— Work instruction A —
Repeat word for word the part of the earnings call excerpt starting at "Todd, do you" and ending at "of the year.".
— Work instruction B —
In the earnings call excerpt, on what date do the royalty rates reset each year?

Got it. Very helpful. Maybe just another question on the EV data that you're going to be presenting later this week, could you maybe tell us what we should be expecting there, how many patient, what sort of an update should we anticipate later this week? And then just a quick one for Todd. Todd, I think I missed your comment on the royalty revenues. I think you guys have an annual reset, so the royalties are a bit weak in Q2, is that going to be the case this year as well? Thanks.
Todd, do you want to go first?
Sure. So the royalty guidance that we gave of $75 million to $80 million is going to change a little bit this year given some of the ways the accounting rules have evolved around revenues in general. We used to record royalties one quarter in arrears, we'll now be recording royalties sort of as they occur with Takeda. So what used to be a pattern of we report fourth quarter Takeda sales, those royalties would be recorded in Q1 will now be reporting Q1 sales royalties in Q1.
So what we would now expect to see is a pattern where royalties grow throughout the year, that would then tie to sales growth by Takeda. But also, as you mentioned, the royalty rates reset every January 1 and then they climb throughout the year. So the rate of royalty is actually higher in the second half of the year than in the first half of the year.

— Given records —
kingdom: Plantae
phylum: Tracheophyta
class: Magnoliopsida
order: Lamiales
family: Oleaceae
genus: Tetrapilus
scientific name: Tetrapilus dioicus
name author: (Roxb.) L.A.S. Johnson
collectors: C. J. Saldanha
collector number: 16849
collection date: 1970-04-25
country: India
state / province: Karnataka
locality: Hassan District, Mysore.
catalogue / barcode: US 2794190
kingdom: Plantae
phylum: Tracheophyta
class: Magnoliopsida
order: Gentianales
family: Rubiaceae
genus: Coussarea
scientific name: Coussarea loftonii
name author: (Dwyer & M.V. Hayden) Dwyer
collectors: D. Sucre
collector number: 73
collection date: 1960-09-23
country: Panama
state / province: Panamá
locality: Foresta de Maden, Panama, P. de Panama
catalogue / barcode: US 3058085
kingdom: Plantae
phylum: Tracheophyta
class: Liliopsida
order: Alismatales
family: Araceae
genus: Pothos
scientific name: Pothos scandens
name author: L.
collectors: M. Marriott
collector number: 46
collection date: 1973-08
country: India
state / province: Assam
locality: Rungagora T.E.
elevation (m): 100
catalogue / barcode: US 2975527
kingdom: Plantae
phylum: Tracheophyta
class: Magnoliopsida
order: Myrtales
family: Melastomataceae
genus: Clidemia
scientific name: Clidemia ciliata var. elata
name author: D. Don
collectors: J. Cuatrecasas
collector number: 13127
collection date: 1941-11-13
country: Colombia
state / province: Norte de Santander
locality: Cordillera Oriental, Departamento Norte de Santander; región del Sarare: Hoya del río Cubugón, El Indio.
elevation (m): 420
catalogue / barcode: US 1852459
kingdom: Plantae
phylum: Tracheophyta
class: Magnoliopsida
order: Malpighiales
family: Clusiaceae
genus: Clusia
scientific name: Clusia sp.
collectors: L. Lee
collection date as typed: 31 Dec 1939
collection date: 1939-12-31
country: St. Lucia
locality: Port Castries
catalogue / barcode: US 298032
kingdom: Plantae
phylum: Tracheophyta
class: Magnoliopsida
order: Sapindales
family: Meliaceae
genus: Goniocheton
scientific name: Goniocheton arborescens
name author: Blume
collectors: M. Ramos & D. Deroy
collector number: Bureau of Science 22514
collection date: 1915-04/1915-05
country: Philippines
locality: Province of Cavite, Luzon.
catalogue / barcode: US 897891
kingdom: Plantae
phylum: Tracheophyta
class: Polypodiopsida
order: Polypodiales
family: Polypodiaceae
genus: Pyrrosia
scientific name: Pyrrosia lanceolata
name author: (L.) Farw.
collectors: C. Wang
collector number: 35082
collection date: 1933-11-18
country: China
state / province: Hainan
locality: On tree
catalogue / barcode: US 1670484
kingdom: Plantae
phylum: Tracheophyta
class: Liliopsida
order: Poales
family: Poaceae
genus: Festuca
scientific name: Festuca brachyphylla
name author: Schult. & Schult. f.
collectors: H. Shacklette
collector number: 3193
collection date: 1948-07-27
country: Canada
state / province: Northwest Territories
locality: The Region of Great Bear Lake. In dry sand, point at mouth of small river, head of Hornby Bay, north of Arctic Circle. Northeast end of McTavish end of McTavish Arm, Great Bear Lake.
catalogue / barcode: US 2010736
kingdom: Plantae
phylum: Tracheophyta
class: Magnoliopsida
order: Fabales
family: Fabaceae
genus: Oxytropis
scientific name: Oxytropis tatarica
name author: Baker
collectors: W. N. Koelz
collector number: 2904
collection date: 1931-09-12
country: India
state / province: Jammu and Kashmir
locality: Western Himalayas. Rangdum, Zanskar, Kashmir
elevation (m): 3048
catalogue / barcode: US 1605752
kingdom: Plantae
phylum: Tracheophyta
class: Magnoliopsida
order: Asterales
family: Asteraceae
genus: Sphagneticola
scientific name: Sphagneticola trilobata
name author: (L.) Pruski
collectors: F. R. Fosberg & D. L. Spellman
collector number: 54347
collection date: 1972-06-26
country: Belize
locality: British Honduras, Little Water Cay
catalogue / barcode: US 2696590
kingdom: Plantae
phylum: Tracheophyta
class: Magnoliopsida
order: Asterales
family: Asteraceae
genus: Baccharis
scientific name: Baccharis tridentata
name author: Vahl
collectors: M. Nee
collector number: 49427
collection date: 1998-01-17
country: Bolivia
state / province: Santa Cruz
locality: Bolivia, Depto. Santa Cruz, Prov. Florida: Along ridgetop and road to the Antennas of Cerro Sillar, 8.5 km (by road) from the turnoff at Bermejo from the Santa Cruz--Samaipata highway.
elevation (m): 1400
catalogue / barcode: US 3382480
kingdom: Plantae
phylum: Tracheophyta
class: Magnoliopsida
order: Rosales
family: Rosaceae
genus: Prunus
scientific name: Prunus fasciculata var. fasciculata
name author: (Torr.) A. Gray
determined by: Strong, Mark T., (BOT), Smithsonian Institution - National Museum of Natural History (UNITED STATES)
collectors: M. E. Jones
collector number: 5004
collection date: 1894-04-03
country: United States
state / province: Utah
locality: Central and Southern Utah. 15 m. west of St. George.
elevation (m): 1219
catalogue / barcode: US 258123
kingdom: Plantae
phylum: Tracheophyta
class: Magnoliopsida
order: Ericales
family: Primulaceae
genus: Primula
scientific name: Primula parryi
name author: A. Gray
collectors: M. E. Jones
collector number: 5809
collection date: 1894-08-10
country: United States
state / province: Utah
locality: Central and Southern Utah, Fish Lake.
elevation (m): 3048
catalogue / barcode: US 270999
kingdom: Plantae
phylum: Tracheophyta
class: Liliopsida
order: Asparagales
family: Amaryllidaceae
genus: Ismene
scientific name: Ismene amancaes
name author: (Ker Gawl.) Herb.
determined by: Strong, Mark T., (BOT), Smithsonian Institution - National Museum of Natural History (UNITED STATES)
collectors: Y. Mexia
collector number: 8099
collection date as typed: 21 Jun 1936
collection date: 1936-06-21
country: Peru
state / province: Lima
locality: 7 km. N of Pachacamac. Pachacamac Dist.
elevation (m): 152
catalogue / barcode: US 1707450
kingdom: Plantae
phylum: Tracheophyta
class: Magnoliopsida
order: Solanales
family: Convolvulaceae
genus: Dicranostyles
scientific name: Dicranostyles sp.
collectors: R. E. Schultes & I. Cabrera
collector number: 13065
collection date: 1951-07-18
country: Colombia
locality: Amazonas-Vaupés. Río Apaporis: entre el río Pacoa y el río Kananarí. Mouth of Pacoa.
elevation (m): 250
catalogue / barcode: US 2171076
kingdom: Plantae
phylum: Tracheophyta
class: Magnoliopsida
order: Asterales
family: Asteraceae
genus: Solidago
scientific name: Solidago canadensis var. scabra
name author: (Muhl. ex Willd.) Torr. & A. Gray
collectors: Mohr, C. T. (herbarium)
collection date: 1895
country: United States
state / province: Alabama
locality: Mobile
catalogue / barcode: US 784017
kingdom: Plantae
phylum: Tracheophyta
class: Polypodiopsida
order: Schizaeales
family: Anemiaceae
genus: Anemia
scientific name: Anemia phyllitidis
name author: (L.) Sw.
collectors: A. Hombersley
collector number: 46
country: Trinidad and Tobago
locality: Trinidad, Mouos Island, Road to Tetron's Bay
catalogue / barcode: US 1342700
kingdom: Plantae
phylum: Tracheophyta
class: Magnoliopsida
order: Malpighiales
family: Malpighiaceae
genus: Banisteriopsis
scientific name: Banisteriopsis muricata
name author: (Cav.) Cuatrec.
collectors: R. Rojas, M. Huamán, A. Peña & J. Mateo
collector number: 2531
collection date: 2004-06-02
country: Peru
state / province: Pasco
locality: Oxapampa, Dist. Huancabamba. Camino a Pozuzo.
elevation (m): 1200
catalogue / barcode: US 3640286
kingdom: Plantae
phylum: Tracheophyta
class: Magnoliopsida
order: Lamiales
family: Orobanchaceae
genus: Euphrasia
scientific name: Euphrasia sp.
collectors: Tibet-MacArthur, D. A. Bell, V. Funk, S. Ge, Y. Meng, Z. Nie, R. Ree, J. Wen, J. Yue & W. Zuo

— Exercise result A —
Todd, do you want to go first?
Sure. So the royalty guidance that we gave of $75 million to $80 million is going to change a little bit this year given some of the ways the accounting rules have evolved around revenues in general. We used to record royalties one quarter in arrears, we'll now be recording royalties sort of as they occur with Takeda. So what used to be a pattern of we report fourth quarter Takeda sales, those royalties would be recorded in Q1 will now be reporting Q1 sales royalties in Q1.
So what we would now expect to see is a pattern where royalties grow throughout the year, that would then tie to sales growth by Takeda. But also, as you mentioned, the royalty rates reset every January 1 and then they climb throughout the year. So the rate of royalty is actually higher in the second half of the year than in the first half of the year.

— Exercise result B —
January 1